#### Excerpted records:
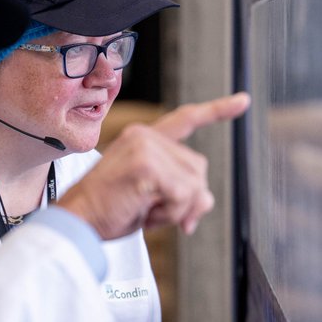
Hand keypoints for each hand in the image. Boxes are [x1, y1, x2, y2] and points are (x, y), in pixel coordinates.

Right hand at [58, 93, 249, 238]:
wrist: (77, 221)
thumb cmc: (108, 211)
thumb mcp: (152, 198)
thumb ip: (182, 191)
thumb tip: (205, 200)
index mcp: (143, 139)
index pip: (186, 119)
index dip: (217, 110)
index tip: (243, 101)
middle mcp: (146, 136)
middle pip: (199, 168)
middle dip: (187, 199)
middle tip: (155, 213)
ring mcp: (146, 148)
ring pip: (195, 185)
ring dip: (177, 209)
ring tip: (144, 210)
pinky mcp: (147, 165)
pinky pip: (184, 196)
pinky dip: (170, 214)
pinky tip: (144, 212)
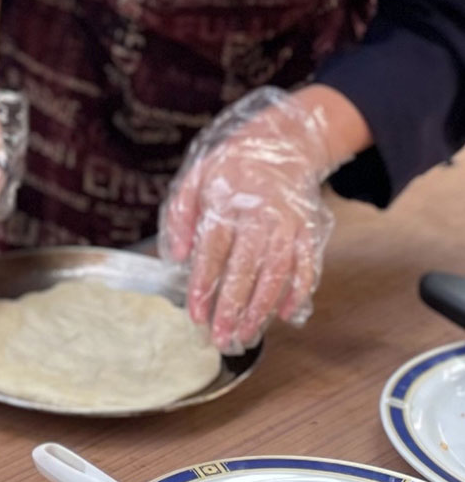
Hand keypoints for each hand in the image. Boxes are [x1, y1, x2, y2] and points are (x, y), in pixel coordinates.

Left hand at [159, 87, 341, 354]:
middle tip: (221, 338)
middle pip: (245, 269)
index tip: (196, 315)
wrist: (283, 143)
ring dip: (262, 308)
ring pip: (277, 273)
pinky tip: (287, 315)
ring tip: (246, 335)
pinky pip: (308, 264)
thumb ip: (180, 216)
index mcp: (227, 204)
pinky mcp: (309, 230)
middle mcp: (261, 216)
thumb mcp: (195, 179)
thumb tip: (173, 256)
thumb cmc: (230, 168)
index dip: (203, 286)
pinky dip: (300, 290)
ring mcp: (289, 225)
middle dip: (232, 307)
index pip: (212, 252)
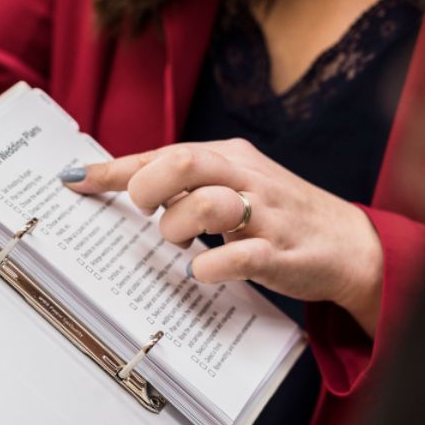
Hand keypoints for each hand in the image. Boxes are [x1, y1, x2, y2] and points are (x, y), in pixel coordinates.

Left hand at [63, 139, 384, 334]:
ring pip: (206, 204)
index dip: (115, 168)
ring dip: (177, 228)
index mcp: (230, 157)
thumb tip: (127, 186)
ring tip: (180, 244)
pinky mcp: (279, 253)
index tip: (75, 178)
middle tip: (145, 211)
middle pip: (184, 161)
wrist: (350, 245)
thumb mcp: (235, 186)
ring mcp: (265, 215)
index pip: (163, 152)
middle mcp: (246, 177)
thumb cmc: (279, 217)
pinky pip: (237, 255)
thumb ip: (187, 184)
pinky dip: (210, 266)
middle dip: (148, 187)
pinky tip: (203, 272)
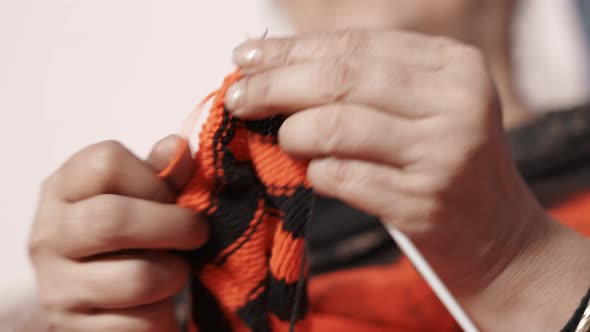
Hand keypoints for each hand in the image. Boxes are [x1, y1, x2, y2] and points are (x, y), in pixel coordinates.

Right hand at [29, 136, 206, 330]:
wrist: (95, 301)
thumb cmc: (126, 238)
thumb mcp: (139, 197)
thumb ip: (162, 173)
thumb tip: (178, 147)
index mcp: (64, 189)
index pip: (106, 162)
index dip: (155, 179)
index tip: (172, 196)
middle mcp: (50, 235)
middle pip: (114, 219)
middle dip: (176, 226)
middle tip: (196, 234)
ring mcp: (58, 287)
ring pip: (138, 277)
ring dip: (175, 275)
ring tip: (173, 272)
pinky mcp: (76, 330)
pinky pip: (141, 323)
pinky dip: (164, 316)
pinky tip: (157, 305)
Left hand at [226, 29, 563, 328]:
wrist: (497, 237)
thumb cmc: (445, 165)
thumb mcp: (424, 109)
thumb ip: (365, 84)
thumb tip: (277, 66)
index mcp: (454, 65)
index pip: (355, 45)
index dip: (292, 49)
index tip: (248, 59)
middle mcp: (457, 102)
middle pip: (341, 80)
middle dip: (276, 85)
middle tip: (238, 96)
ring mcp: (444, 153)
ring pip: (336, 126)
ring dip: (293, 133)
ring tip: (282, 139)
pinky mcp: (425, 201)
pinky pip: (343, 176)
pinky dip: (315, 172)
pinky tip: (313, 172)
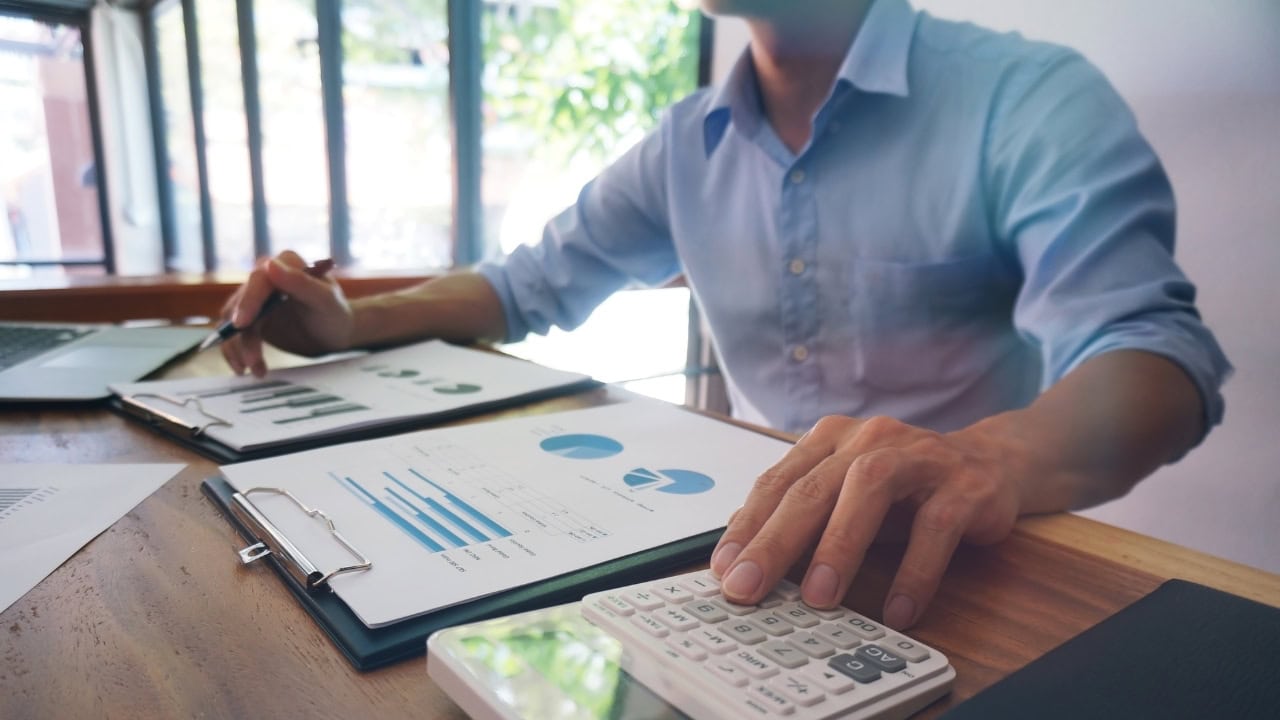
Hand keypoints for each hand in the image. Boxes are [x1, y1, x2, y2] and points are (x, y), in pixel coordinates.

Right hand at [219, 251, 353, 375]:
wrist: (337, 333)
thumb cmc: (336, 313)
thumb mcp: (325, 300)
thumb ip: (301, 282)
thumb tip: (270, 265)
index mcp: (285, 264)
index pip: (258, 280)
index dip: (248, 301)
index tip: (242, 324)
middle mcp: (266, 277)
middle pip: (240, 303)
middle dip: (242, 334)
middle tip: (251, 360)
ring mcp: (256, 299)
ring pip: (233, 322)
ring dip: (239, 348)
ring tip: (257, 370)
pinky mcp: (251, 319)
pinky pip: (234, 335)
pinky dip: (236, 352)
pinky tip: (248, 368)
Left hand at [709, 415, 1021, 628]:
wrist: (994, 462)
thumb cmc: (907, 486)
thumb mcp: (847, 494)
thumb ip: (804, 515)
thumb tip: (743, 553)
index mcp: (832, 439)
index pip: (778, 481)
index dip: (748, 526)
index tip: (723, 569)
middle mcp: (870, 439)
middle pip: (813, 487)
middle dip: (775, 541)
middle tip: (749, 588)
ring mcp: (920, 457)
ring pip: (869, 490)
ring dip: (839, 546)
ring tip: (817, 597)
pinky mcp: (966, 485)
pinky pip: (936, 527)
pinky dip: (915, 572)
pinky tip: (898, 610)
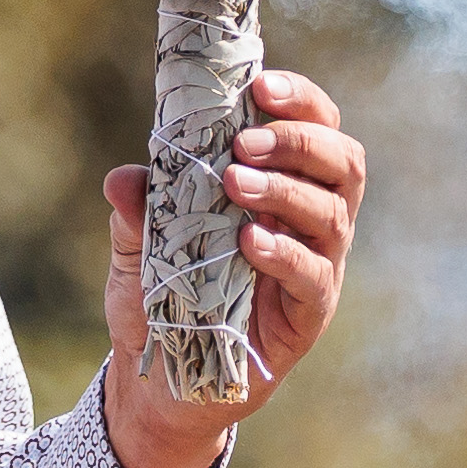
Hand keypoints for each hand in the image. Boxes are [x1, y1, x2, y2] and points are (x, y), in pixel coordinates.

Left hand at [94, 70, 362, 467]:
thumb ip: (137, 211)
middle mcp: (311, 222)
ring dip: (285, 190)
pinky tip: (249, 242)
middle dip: (299, 140)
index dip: (300, 101)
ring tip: (234, 184)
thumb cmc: (162, 299)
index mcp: (282, 186)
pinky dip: (285, 253)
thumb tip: (123, 178)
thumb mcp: (137, 248)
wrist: (160, 382)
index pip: (316, 127)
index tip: (260, 85)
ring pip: (333, 215)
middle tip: (245, 142)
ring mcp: (317, 268)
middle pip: (343, 163)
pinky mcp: (308, 316)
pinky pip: (315, 277)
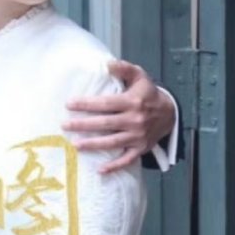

#### Requirement:
Could you return, word for word, every line from the line with "index tip: (723, 569)" through the last line of the listing above, both ends included, without any pictures?

#### Exercise response:
index tip: (723, 569)
middle mcp: (870, 439)
middle pip: (813, 487)
middle dip: (775, 541)
middle tip: (749, 588)
ring mcp: (920, 457)
ring pip: (869, 490)
ring dip: (839, 546)
ring tip: (817, 597)
pinky mcp: (966, 485)
pinky pip: (936, 527)
pinky dip: (915, 572)
pinky tip: (898, 610)
Hand keypoints for each hand in the image. Boxes are [x1, y1, x2, y2] and points are (x, y), in pixel coordinates.

Left hand at [94, 70, 362, 467]:
thumb ip: (137, 211)
middle mcp: (311, 222)
ring dip: (285, 190)
pinky tip: (249, 242)
middle dip: (299, 140)
index dip: (300, 101)
ring tip: (234, 184)
thumb cmc: (162, 299)
index mcp: (282, 186)
pinky dip: (285, 253)
thumb tip: (123, 178)
thumb mcp: (137, 248)
wrist: (160, 382)
index pip: (316, 127)
index tip: (260, 85)
ring pip: (333, 215)
middle tip: (245, 142)
ring mcp: (317, 268)
middle pip: (343, 163)
pinky mcp: (308, 316)
pinky pip: (315, 277)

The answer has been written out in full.